Exercise instructions: Omit the pictures and output every entry below exactly as written.

Before and after images
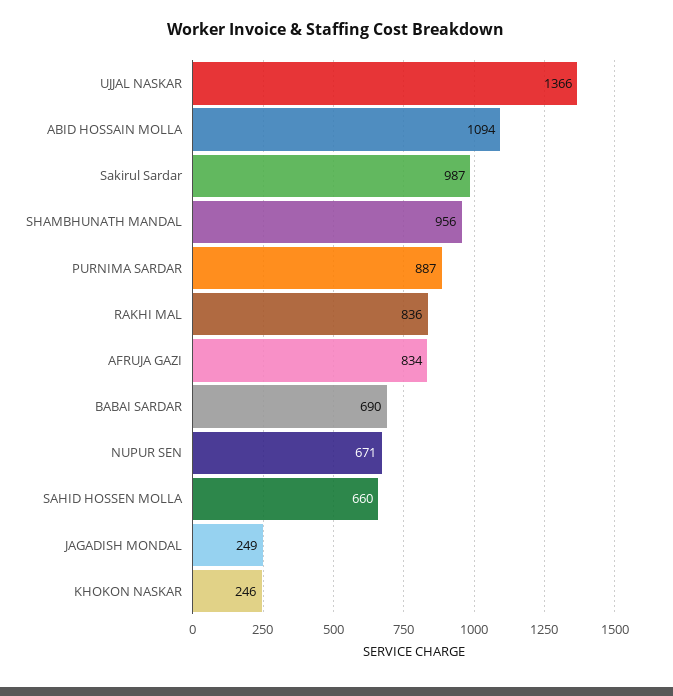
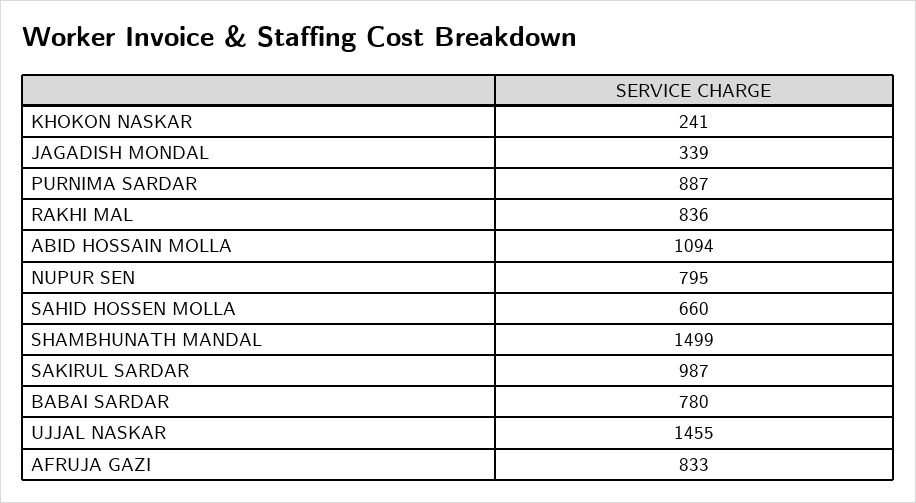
  {
-   "UJJAL NASKAR": 1366,
+   "UJJAL NASKAR": 1455,
    "ABID HOSSAIN MOLLA": 1094,
    "Sakirul Sardar": 987,
-   "SHAMBHUNATH MANDAL": 956,
+   "SHAMBHUNATH MANDAL": 1499,
    "PURNIMA SARDAR": 887,
    "RAKHI MAL": 836,
-   "AFRUJA GAZI": 834,
+   "AFRUJA GAZI": 833,
-   "BABAI SARDAR": 690,
+   "BABAI SARDAR": 780,
-   "NUPUR SEN": 671,
+   "NUPUR SEN": 795,
    "SAHID HOSSEN MOLLA": 660,
-   "JAGADISH MONDAL": 249,
+   "JAGADISH MONDAL": 339,
-   "KHOKON NASKAR": 246
+   "KHOKON NASKAR": 241
  }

Answer space:
  {
-   "UJJAL NASKAR": 1366,
+   "UJJAL NASKAR": 1455,
    "ABID HOSSAIN MOLLA": 1094,
    "Sakirul Sardar": 987,
-   "SHAMBHUNATH MANDAL": 956,
+   "SHAMBHUNATH MANDAL": 1499,
    "PURNIMA SARDAR": 887,
    "RAKHI MAL": 836,
-   "AFRUJA GAZI": 834,
+   "AFRUJA GAZI": 833,
-   "BABAI SARDAR": 690,
+   "BABAI SARDAR": 780,
-   "NUPUR SEN": 671,
+   "NUPUR SEN": 795,
    "SAHID HOSSEN MOLLA": 660,
-   "JAGADISH MONDAL": 249,
+   "JAGADISH MONDAL": 339,
-   "KHOKON NASKAR": 246
+   "KHOKON NASKAR": 241
  }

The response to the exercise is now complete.